2. Efficient Application Deployment

- Simplified operations: select an image and resources to create applications in minutes.

- Advanced options include environment variables and startup commands.

- Automatic NFS mounting ensures persistent storage and fast file access.

3. Flexible GPU Scheduling

- Options include full GPU allocation, MIG (Multi-Instance GPU) partitioning, or percentage-based allocation.

- Percentage allocation supports as low as 1% utilization or 0.25 GB of VRAM.
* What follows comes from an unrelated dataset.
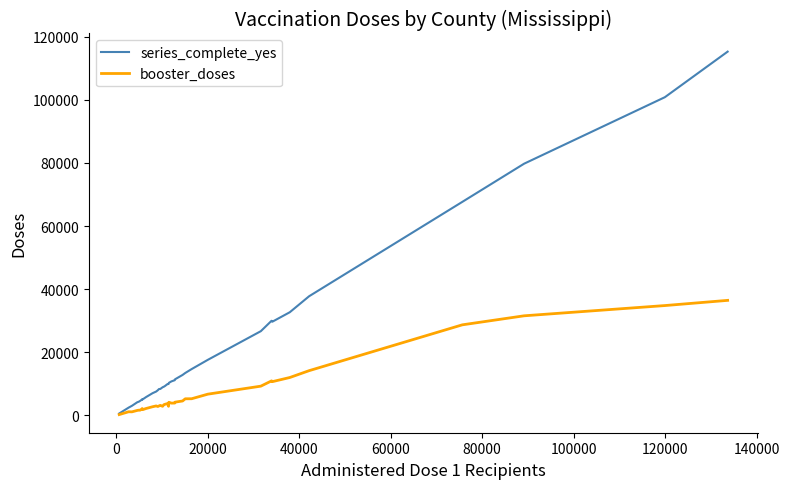

In booster_doses, how many points are higher than both neighbors (excluding endpoints)?

8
4. Multi-Dimensional Monitoring

- Cluster, node, user, and container-level monitoring.

- Detailed visualization of CPU, memory, network, and GPU usage.
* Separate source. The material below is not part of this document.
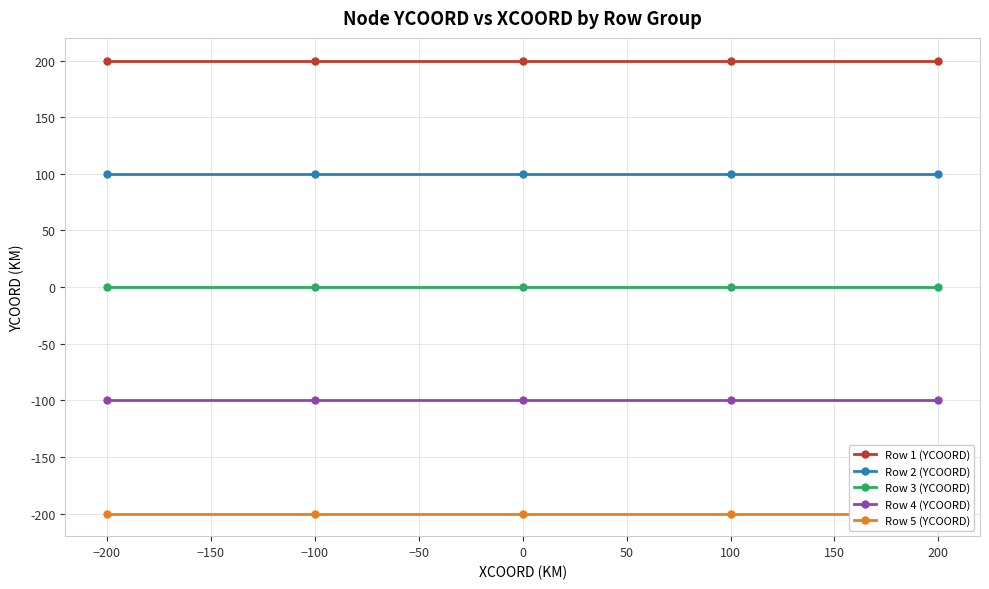

What are all the series names shown in the legend?

Row 1 (YCOORD), Row 2 (YCOORD), Row 3 (YCOORD), Row 4 (YCOORD), Row 5 (YCOORD)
- Customizable dashboards for advanced monitoring.

5. Persistent File Storage

- Files stored persistently in NFS; unaffected by container lifecycle.

- Web files automatically mounted into containers for seamless access.

6. Direct Access to NVAIE

- NVIDIA AI Enterprise (NVAIE) is an end-to-end, cloud-native suite of pretrained AI models and data analytics tools.

- Certified by NVIDIA with global enterprise support, ensuring rapid AI deployment. Note: Commercial usage requires a separate license purchase.

Case Study

Shanghai Jiao Tong University, School of Mathematical Sciences

Kube Manager provides diverse GPU scheduling options—including full GPU, MIG partitioning, and percentage-based allocation—allowing the department to unify resource management across servers, resolve conflicts, and improve utilization.

Nanjing Agricultural University, School of Artificial Intelligence

Using Kube Manager, faculty and students met diverse resource requirements. GPUs were almost fully utilized across more than ten simultaneous instances, boosting compute efficiency, task throughput, and shortening model development cycles.

Zhejiang University, Shanghai Institute for Advanced Study

Kube Manager enforces quotas and resource limits to prevent excessive usage and waste. With queue-based scheduling and utilization of idle time (night/weekends), the institute improved both resource efficiency and model training throughput.